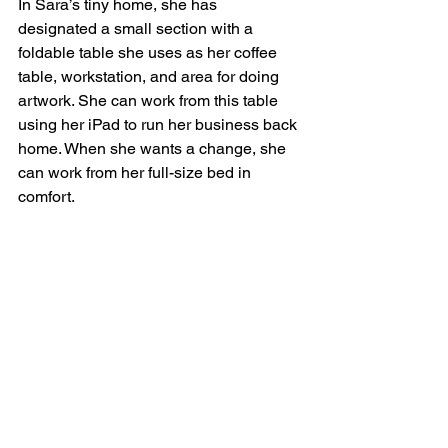
In Sara’s tiny home, she has 
designated a small section with a 
foldable table she uses as her coffee 
table, workstation, and area for doing 
artwork. She can work from this table 
using her iPad to run her business back 
home. When she wants a change, she 
can work from her full-size bed in 
comfort.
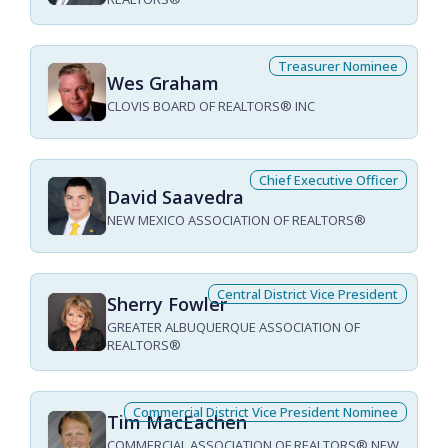
Treasurer Nominee
Wes Graham
CLOVIS BOARD OF REALTORS® INC
Chief Executive Officer
David Saavedra
NEW MEXICO ASSOCIATION OF REALTORS®
Central District Vice President
Sherry Fowler
GREATER ALBUQUERQUE ASSOCIATION OF
REALTORS®
Commercial District Vice President Nominee
Tim MacEachen
COMMERCIAL ASSOCIATION OF REALTORS® NEW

^^^^^^^^

Action item: Start at the line with "Tim MacEachen". Give that line and every line after it again, word for word, through the last line above.

Response:
Tim MacEachen
COMMERCIAL ASSOCIATION OF REALTORS® NEW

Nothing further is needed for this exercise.